We seek to understand vision as a unified, comprehensible process with solid mathematical and computational foundations.
We reject the notion that vision is a collection of ad hoc hacks ("God is a hacker") and that therefore no sensible, unified understanding of vision is possible.
We solve image analysis problems from various disciplines both to contribute to the scientific enterprise of our application clients and to sharpen our methods and techniques.
By working with researchers in other disciplines, our research progress can be judged by critical outsiders, not just by how we feel about our results. This keeps us focused on substantive issues and not on esoterica of interest only to ourselves. For example, if 3 mm accuracy in locating an object in an image is sufficient for an application, the push for 0.5 mm accuracy, which will be an expensive, difficult enterprise, must be justified by other criteria or applications.
Methods that do not generate new insights about the nature of vision must justify themselves by their immediate utility for applications.
We do not try to generate new methods to solve each particular image analysis problem, but rather to customize a few basic, powerful models and methods to fit the application at hand. That way, the solution to each new problem strengthens our insights about our broader models of vision.
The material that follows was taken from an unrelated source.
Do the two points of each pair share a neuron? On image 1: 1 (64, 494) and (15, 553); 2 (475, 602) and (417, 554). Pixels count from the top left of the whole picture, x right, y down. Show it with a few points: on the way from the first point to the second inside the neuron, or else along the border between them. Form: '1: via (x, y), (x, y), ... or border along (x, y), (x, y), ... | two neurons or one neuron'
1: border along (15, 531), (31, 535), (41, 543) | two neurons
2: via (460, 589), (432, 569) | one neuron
The power of our image analysis research for applications comes from our goal of being able to customize an abstractly-defined "visual system" to meet the needs of specific applications. An effective way to characterize our research programs is to say that we are developing languages for describing image analysis problems in which the description of a problem contains the keys to its solution. Thus, the ability to effectively describe an image analysis task is central to our efforts.

There are a few general principles that underlie our approach to image analysis research:

Multiscale analysis is essential to vision, not only because objects can appear at different scales and a single object may exist across multiple scales, but also because the act of dispersing image information through scale is a powerful analysis method (spectroscopy) on its own merits.

Geometric analysis is essential to vision since it is the geometric stucture of an image (its spatial scale and derivative structure) that conveys the image content.

Statistical methods are essential to vision to account for the variability in the appearance of objects, which derives from the variability of semantically similar objects in the real world.

Much of the geometric analysis of an image needs to preceed the extraction of symbolic or iconic descriptions of the image. Thus, we compute extensive geometric measurements having continuous values (Taylor series, "boundariness", "medialness", texture) before we iconify any representation of content (boundary, medial, or landmark location, texture class, etc.).

Edges are not an adequate foundation for vision. Associating a mathematical edge with an object boundary is completely unjustified: edges can exist at locations other than boundaries and some visible boundaries between objects lack edges.

An effective, compact, and rich description of object shape consists of a small number of medial loci with associated boundary loci.